Фрагмент текста:
* * * * * * * * *

Про него рассказывают, что он в самом начале своего пребывания на небе устроил большой скандал. Он пожелал сидеть рядом с Глинкой — и сел, говоря: ‘Мы — два Михаила и два композитора и потому должны сидеть рядом!’ Его попросили пересесть, но он упирался, спорил, ругался, обвинял всех в ‘консерватизме’, ссылался на дружбу с Бородиным, напомнил, что он автор знаменитой ‘Перчатки’ и т. д., и т. д. В конце концов его все-таки посадили рядом, со вторым скрипачом Мариинского театра. О скандале доложили кому следует. Вышел приказ: ‘Не давать Щ… две недели пива!!!’ После этого, говорят, он упал в обморок. Щ… решительно всем здесь надоел: просит всех спеть его романсы и переложения рус. песен, заставляет учить его сольфеджио (даже Бетховена!), насильно составил из херувимов хор, вызывает всех на конкурс грации и уверяет, что он на земле лучше и грациознее всех танцевал ‘русскую’. Все от него бегут. Щ… очень жалуется на свое положение и уже просился о переводе его в ад. Он даже начал сочинять трио для трехголового Цербера и кантату для сатаны. Боюсь, что и в аду он всем надоест. Вот тебе пока беглые заметки о моей загробной жизни. Будь здоров, поклонись от меня твоим дамам. Любящий тебя и теперь твой покойник Ан. Л.’
О смерти, начиная с девяностых годов, Ан. К. неоднократно упоминает в письмах своих, не без затаенной тревоги.

* * * * * * * * *

Порядок работы: Продолжите отрывок о шуточном письме с того света сразу после его последнего предложения.

(Собранные данные)
* * * * * * * * *

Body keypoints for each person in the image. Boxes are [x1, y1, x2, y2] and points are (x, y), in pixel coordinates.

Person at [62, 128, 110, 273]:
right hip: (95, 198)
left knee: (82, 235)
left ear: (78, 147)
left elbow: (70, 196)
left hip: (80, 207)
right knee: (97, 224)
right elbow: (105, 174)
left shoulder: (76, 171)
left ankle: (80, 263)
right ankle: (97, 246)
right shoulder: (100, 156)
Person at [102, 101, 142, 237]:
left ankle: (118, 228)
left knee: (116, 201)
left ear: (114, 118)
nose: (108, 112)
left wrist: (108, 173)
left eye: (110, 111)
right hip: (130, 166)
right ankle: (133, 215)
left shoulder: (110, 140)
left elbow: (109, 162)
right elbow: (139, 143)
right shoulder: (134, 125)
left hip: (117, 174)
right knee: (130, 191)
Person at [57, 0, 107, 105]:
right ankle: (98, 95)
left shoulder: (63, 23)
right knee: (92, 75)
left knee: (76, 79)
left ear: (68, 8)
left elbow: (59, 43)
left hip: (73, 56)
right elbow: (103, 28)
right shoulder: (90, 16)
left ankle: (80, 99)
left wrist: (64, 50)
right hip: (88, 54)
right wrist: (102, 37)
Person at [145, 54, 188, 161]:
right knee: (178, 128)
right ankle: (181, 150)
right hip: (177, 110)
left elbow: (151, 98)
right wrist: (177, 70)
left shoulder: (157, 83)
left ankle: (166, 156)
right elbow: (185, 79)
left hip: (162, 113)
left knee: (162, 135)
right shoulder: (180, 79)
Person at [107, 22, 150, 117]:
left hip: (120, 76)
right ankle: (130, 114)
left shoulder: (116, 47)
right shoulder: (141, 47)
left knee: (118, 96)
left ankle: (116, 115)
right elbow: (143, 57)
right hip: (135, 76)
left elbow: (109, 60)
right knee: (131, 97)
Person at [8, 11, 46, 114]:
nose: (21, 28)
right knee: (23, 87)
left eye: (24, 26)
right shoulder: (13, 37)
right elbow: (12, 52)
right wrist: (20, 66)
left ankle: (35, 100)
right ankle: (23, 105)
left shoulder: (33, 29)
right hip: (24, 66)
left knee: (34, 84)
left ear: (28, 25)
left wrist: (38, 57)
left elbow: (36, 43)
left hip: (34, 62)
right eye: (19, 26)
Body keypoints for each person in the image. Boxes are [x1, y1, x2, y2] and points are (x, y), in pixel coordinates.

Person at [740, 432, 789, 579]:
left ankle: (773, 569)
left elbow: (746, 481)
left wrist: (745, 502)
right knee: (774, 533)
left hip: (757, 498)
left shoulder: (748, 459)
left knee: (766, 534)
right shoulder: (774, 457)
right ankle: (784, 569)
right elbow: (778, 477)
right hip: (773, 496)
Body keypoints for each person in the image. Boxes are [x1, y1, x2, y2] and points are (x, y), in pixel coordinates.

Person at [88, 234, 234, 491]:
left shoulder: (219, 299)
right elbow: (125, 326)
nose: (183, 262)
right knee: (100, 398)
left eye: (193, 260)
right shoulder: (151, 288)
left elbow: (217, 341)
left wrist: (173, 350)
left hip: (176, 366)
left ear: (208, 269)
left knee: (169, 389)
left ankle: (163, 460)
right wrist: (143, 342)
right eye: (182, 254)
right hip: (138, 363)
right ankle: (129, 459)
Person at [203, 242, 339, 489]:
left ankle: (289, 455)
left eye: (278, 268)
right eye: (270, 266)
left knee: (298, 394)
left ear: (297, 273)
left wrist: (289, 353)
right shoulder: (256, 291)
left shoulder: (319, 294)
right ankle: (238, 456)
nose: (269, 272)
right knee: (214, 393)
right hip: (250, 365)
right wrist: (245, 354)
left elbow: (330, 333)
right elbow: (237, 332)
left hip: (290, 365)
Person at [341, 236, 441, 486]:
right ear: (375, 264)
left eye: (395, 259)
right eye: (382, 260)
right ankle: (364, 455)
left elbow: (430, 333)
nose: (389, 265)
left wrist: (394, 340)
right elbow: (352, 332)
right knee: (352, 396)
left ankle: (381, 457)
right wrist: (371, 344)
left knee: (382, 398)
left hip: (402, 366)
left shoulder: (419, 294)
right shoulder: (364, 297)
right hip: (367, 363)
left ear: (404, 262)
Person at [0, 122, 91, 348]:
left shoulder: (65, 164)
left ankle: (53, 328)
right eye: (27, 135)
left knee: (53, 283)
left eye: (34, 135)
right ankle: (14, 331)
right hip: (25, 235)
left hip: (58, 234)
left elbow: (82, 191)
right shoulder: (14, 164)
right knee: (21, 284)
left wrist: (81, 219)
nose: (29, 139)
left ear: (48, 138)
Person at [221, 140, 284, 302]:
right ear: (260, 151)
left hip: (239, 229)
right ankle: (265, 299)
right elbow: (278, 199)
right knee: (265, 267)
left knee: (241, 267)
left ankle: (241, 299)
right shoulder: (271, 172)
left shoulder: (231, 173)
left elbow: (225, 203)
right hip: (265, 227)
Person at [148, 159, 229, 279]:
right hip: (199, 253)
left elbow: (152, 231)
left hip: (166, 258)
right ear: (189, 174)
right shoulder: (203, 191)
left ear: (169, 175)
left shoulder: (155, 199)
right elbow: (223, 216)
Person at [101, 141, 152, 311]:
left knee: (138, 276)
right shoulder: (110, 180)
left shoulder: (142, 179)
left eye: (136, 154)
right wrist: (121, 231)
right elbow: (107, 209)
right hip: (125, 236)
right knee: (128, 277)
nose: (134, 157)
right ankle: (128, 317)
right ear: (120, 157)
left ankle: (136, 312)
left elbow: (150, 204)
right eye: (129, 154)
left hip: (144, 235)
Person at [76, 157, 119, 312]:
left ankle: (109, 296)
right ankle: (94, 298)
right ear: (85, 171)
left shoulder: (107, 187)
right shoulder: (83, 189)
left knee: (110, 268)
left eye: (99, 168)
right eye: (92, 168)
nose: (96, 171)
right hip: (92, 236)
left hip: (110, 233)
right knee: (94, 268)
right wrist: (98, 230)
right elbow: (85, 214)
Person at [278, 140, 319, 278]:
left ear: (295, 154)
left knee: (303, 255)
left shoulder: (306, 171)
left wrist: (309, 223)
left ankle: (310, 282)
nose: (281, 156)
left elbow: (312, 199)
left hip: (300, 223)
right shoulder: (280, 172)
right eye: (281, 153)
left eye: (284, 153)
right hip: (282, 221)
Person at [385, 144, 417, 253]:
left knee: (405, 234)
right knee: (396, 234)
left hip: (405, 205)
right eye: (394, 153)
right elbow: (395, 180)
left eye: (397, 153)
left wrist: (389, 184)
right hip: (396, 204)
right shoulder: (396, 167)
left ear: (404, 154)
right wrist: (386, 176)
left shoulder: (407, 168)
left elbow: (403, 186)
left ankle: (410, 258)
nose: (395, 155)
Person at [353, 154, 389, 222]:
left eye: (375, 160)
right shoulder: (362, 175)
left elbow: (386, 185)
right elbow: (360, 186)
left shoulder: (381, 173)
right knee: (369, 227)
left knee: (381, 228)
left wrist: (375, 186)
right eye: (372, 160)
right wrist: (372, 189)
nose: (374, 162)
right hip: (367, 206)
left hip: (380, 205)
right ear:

* * * * * * * * *

Результат выполнения:
5-V-1899. ‘Дядя Ларя крякнул. Да и все мы крякнем. Хорошо бы только вовремя’.
1-I-1902. ‘Делаю выписку из дневника Леонардо да Винчи’: ‘Когда я думал, что учусь жить, я только учился умирать. Вот вам и Новый год’.
Без даты: ‘Кого ни возьми в пример, какие все грустные концы (ну, почти концы)… В Африку, в Африку хочу ехать умирать!’
Вот она, эпоха, в которую жил Лядов! Хоть на смерть, на последнее это торжество уехать в сказочные страны.
Но, думая о смерти, Лядов полон был живых, мощных сил.
Фраза ‘Дорожите же бутоном, но еще больше распустившейся розой: она теперь дает всю силу своего аромата’, сказанная Лядовым о себе, полна героически-бесстрашного самосознания.
Как бы предчувствуя смерть, он знал, что жизнь для него едва началась.
Всей душой рвался он к новому, к новой жизни, к новым людям, опираясь только на свое мнение, на свой вкус, поддерживая своим авторитетом новое в искусстве. Как чувствуется эта жажда новизны в его жаркой дружбе со Скрябиным! Как убежденно говорит он ‘о новом’ в своих письмах!
1 мая 1907. ‘Уверяю тебя, что зародилось новое и великое искусство’.
9 июля 1908. ‘Что я читаю? Метерлинка (философию), Уайльда, Пшибышевского и т. п., но только не старое. Сил нет перечитывать пережеванные мысли. Я очень склонен к покою тела, но не мысли. Старое перестало давать мне пищу — читаешь, как таблицу умножения. Мой идеал: найти в искусстве неземное. Искусство — царство ‘чего нет’. От реализма меня тошнит, как и от всего человеческого. Наступил переход: от человека к сверхчеловеку. Вы, конечно, над этим посмеетесь и будете наказаны: поезд пройдет мимо вас, вы останетесь, все по-прежнему в ‘Чудове’.
Корреспонденты Ан. К. остались в ‘Чудове’. А он умчался дальше, ‘в Африку’, на край земли, в неведомые дали. Его истинная современность оказалась с ним в разлуке.
Есть ли утешение, катарсис какой-нибудь в этой трагедии?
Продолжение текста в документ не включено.